Ecco perché suona strano che un assalto al monopolio condotto così alla buona abbia suscitato la veemente reazione del governo per difendere i privilegi della Rai, con un corollario di polemiche che portò addirittura alla caduta del secondo esecutivo guidato da Giulio Andreotti. Nel 1973, per colmare la lacuna sulle tv via cavo, un decreto del presidente della Repubblica unificò la disciplina sui mezzi di comunicazione a distanza, ponendo Telebiella nell’illegalità; un successivo decreto del ministro delle Poste Giovanni Gioia impose alla tv di Peppo Sacchi lo stop alle trasmissioni. Il leader del Pri Ugo La Malfa, non informato della mossa di Gioia, revocò la fiducia al governo, che cadde.

Eutanasia in diretta di una tv

Nel frattempo però, poiché l’intimazione di chiudere era stata ignorata, la mattina del 1° giugno i funzionari dell’Escopost (praticamente il braccio poliziesco del ministero) si presentarono nella sede di Biella per chiudere l’emittente. Sacchi e il presentatore-giornalista Fausto Banino, avvertiti del loro arrivo, li accolsero in studio, durante una sorta di diretta che allora non fu magari seguita da moltissimi spettatori, ma che rivista oggi assume i caratteri di un momento drammatico e per certi versi storico. Fu in qualche modo l’eutanasia live di un’emittente, con gli impettiti rappresentanti ministeriali costretti a leggere davanti alle telecamere il decreto di sospensione delle trasmissioni, poi ad attendere l’arrivo dell’avvocato, infine incerti su come spegnere materialmente le attrezzature. A un certo punto però “il monitor andò in nero”, ricorda Sacchi sempre nel documentario di Anderi e Loro, e quella voce libera fu silenziata.

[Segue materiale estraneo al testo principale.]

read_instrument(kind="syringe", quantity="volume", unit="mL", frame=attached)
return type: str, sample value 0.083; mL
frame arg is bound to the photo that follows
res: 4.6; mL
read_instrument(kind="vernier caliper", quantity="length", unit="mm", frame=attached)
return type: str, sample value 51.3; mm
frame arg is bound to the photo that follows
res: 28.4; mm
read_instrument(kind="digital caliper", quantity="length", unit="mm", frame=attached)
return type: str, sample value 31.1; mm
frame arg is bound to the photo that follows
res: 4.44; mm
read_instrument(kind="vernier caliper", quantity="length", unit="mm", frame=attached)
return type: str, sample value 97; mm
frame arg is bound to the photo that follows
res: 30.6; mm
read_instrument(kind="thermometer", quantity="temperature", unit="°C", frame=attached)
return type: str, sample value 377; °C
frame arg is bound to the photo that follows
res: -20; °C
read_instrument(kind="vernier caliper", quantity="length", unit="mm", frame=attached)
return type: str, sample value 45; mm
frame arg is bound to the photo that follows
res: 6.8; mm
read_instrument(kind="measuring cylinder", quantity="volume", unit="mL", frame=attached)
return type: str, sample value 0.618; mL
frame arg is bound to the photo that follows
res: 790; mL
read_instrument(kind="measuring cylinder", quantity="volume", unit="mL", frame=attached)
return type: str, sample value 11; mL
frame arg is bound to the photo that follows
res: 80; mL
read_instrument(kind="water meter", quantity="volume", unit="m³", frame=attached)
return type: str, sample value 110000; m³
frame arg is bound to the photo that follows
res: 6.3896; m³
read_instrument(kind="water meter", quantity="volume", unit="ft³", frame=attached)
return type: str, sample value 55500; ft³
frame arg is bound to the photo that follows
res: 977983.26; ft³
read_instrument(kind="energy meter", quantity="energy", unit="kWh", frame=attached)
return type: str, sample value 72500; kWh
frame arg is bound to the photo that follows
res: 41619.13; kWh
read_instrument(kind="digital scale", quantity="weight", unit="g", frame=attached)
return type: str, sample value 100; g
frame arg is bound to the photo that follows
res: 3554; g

La presentatrice Ivana Ramella negli studi di Telebiella
La presentatrice Ivana Ramella negli studi di Telebiella
La presentatrice Ivana Ramella negli studi di Telebiella

Ma Telebiella non si arrese e, grazie all’assistenza gratuita di un grande avvocato come Alberto Dall’Ora, riuscì a ottenere che il pretore Giuliano Girzi sollevasse la questione di costituzionalità sul decreto del 1973, partendo da un’autodenuncia di Sacchi per violazione delle norme in materia postale. Nel luglio 1974, come detto, la Consulta sancì la parziale incostituzionalità del provvedimento varato l’anno prima dal governo Andreotti per chiudere la bocca a Telebiella, aprendo la prima breccia – in quel caso solo per la tv via cavo – nel monopolio Rai. Si può affermare che la sentenza ha influenzato l’ultimo mezzo secolo di storia italiana, dato che in quella breccia si è infilato un mondo ma soprattutto Silvio Berlusconi, che ha costruito un impero televisivo capace di modificare la cultura e i costumi del Paese, e in seguito di portare il suo fondatore a Palazzo Chigi. È chiaro che prima o poi il monopolio sarebbe caduto comunque: ma non si può dimenticare che il primo a mostrare a tutti la strada verso la conquista del West dell’emittenza privata fu l’istrionico Peppo Sacchi, con la sua coraggiosa, scalcagnata, incredibile Telebiella.